**SELECTED PASSAGE**
(Bloomberg) — Americans are going to drive this summer like the pandemic never happened, if U.S. ethanol production is any gauge.
Output rose last week to the highest level since February 2020, which was shortly before U.S. shelter-in-place orders began. The boost in production is going to help when consumers start hitting the road during the upcoming vacation season, according to Renewable Fuels Association President Geoff Cooper.
Ethanol production should remain strong as makers of the biofuel “try to catch up to where demand feels like it is moving,” Cooper said in an interview.
Oil refiners are required to mix the corn-based fuel into gasoline by law. Now, the increase in demand is helping to drawdown corn stockpiles in the U.S., the world’s biggest shipper of the grain.
As corn crops are largely used to feed livestock raised for meat, the tight supplies are stoking fears of inflation for shoppers that are already grappling with bigger grocery bills.
The U.S. on Thursday forecast lower-than-expected corn supply in part due to more of it being used to make biofuel. Spot ethanol prices have risen 38% in the past three months as vehicle traffic returns to pre-pandemic levels.
The gains are welcome news for an industry hit hard by plummeting fuel demand last year.
Ethanol producers also are seeing “strong export demand,” Cooper said. “Things are pretty bullish.”

**EXERCISE INSTRUCTIONS**
- A) Copy word for word the stretch of the ethanol article from "Output rose last" through "in an interview.".
- B) According to the ethanol article, how much have spot ethanol prices risen over the past three months?
The listing after this point is separate from the ethanol article.

**DATASET RECORDS**
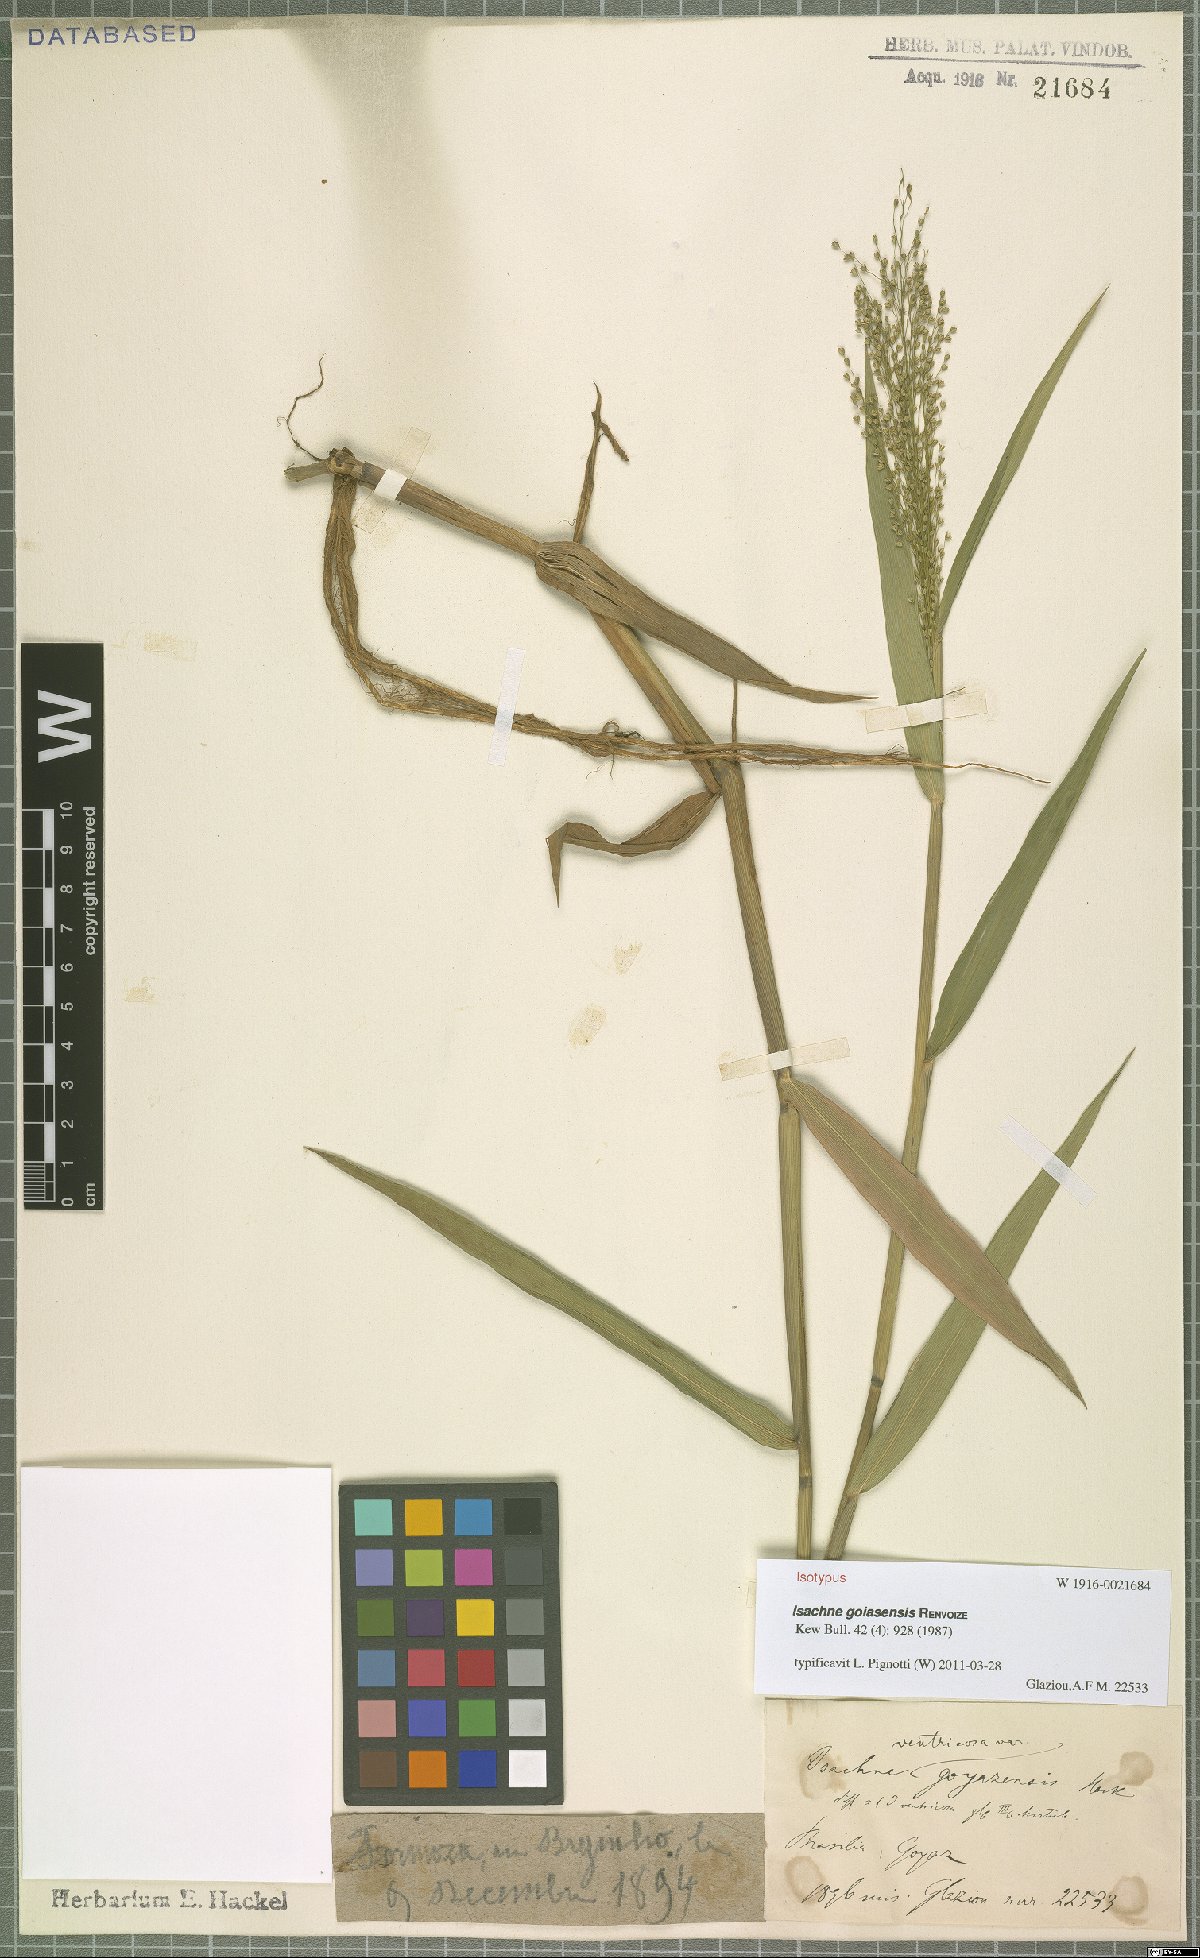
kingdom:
---
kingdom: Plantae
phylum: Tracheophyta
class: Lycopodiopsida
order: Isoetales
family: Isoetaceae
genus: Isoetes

**ANSWERS BY ITEM NUMBER**
- A)
Output rose last week to the highest level since February 2020, which was shortly before U.S. shelter-in-place orders began. The boost in production is going to help when consumers start hitting the road during the upcoming vacation season, according to Renewable Fuels Association President Geoff Cooper.
Ethanol production should remain strong as makers of the biofuel “try to catch up to where demand feels like it is moving,” Cooper said in an interview.

- B) They have risen 38%.